Data Block Start

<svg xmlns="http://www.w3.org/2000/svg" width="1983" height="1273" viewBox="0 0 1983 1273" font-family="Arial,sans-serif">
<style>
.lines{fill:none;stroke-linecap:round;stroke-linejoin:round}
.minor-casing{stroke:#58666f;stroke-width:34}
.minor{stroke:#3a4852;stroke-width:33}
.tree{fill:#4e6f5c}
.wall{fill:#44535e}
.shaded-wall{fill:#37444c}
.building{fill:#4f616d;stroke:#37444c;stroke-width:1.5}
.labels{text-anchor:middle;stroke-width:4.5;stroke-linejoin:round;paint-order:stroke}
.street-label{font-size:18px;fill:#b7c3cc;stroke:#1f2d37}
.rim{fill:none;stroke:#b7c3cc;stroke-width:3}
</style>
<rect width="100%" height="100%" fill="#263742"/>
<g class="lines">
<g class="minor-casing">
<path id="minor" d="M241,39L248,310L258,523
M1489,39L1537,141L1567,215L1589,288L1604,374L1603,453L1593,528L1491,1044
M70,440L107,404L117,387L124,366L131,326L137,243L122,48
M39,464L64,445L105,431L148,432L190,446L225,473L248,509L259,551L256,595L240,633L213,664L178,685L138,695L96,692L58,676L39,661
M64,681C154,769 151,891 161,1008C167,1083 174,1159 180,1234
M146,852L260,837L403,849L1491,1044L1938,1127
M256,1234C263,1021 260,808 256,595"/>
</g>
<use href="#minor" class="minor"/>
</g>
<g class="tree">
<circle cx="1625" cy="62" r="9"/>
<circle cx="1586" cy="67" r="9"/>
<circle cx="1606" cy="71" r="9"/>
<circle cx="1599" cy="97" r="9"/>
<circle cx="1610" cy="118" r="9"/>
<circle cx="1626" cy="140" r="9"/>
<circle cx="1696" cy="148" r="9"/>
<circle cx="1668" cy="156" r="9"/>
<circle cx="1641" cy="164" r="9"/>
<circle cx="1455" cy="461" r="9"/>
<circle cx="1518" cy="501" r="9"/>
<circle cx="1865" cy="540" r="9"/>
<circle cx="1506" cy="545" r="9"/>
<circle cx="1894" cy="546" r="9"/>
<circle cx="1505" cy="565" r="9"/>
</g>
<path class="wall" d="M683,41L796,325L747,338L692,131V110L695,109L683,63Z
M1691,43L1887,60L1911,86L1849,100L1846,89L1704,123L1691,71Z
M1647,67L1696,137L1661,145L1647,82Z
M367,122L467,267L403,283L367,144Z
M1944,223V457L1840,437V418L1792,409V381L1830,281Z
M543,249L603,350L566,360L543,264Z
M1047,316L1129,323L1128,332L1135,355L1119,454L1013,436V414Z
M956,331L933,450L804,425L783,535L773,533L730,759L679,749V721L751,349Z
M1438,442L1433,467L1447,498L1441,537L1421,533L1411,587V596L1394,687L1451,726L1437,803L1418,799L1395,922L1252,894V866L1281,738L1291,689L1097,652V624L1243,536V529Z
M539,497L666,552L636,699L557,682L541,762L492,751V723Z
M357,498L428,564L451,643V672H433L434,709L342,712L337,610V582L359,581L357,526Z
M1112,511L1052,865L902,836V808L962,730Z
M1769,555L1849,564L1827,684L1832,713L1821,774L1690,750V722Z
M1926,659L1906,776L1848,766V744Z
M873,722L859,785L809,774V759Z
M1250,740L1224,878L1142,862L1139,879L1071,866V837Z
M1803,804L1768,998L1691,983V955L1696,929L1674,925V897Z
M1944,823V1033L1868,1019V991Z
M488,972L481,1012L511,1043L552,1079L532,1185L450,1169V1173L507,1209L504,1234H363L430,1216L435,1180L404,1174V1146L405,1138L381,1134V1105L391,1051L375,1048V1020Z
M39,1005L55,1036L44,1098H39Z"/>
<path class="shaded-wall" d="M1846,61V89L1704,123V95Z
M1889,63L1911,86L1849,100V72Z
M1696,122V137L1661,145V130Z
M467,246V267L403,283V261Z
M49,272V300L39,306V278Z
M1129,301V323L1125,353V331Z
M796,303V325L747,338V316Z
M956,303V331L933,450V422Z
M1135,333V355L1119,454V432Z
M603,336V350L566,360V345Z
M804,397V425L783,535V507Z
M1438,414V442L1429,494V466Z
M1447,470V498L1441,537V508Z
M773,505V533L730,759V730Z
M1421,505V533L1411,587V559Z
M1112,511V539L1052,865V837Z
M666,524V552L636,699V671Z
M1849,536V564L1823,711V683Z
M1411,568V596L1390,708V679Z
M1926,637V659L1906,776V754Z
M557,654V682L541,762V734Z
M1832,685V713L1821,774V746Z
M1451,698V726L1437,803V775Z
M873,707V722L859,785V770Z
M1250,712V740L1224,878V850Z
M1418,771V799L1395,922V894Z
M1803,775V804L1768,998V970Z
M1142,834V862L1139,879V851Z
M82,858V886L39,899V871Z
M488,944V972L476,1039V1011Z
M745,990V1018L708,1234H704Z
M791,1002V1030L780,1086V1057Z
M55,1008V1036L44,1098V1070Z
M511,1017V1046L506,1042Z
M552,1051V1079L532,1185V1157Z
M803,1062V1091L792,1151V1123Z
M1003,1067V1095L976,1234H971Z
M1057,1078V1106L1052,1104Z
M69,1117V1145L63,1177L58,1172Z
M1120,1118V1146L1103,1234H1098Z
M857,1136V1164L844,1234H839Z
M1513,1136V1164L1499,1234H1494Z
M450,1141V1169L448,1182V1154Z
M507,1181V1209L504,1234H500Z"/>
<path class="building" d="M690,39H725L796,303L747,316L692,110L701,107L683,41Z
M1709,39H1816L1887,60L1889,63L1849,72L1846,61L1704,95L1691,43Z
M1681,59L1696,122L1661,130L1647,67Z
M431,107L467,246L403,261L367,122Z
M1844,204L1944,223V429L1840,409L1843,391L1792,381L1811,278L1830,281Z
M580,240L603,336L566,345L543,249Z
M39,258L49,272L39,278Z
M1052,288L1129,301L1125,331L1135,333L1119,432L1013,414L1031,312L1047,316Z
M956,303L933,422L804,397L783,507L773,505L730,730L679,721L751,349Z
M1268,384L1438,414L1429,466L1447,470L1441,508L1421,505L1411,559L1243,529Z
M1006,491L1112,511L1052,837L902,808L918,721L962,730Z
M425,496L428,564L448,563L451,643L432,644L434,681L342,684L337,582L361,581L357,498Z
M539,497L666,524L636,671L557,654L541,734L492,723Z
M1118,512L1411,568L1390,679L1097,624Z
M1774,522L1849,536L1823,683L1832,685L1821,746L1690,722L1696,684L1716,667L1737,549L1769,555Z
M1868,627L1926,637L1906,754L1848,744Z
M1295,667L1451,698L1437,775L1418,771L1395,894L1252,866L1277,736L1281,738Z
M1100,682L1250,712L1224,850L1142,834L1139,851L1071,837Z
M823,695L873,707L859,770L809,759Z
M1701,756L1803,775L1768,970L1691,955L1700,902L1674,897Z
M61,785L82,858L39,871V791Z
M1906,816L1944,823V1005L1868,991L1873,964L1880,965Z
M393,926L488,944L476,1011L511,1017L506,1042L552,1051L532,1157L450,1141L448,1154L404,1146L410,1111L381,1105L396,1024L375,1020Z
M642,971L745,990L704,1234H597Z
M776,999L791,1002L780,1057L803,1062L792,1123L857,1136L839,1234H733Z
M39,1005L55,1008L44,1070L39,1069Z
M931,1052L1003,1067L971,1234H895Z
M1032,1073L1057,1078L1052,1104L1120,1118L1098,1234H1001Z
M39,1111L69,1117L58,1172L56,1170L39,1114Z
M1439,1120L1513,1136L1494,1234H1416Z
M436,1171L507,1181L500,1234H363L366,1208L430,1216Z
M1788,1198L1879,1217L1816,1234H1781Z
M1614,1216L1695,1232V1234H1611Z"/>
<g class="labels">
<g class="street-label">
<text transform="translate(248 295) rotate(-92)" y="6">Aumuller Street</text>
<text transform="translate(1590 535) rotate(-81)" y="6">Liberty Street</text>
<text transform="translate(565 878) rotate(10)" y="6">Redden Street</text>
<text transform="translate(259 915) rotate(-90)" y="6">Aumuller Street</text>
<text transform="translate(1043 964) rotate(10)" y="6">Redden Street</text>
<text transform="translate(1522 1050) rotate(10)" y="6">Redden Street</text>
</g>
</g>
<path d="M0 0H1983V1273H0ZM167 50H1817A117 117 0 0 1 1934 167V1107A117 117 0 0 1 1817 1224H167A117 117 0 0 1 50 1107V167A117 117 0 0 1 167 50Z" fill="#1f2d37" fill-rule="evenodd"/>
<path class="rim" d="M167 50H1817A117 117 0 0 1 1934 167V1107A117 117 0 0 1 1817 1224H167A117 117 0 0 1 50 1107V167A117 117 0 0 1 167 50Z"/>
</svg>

Data Block End

__Problem to work on__:
What you give back should be only the lines of the records above, starting at the line with "M804,397V425L783,535V507Z" and ending at the line with "M69,1117V1145L63,1177L58,1172Z", restated word for word.

__Finished task__:
M804,397V425L783,535V507Z
M1438,414V442L1429,494V466Z
M1447,470V498L1441,537V508Z
M773,505V533L730,759V730Z
M1421,505V533L1411,587V559Z
M1112,511V539L1052,865V837Z
M666,524V552L636,699V671Z
M1849,536V564L1823,711V683Z
M1411,568V596L1390,708V679Z
M1926,637V659L1906,776V754Z
M557,654V682L541,762V734Z
M1832,685V713L1821,774V746Z
M1451,698V726L1437,803V775Z
M873,707V722L859,785V770Z
M1250,712V740L1224,878V850Z
M1418,771V799L1395,922V894Z
M1803,775V804L1768,998V970Z
M1142,834V862L1139,879V851Z
M82,858V886L39,899V871Z
M488,944V972L476,1039V1011Z
M745,990V1018L708,1234H704Z
M791,1002V1030L780,1086V1057Z
M55,1008V1036L44,1098V1070Z
M511,1017V1046L506,1042Z
M552,1051V1079L532,1185V1157Z
M803,1062V1091L792,1151V1123Z
M1003,1067V1095L976,1234H971Z
M1057,1078V1106L1052,1104Z
M69,1117V1145L63,1177L58,1172Z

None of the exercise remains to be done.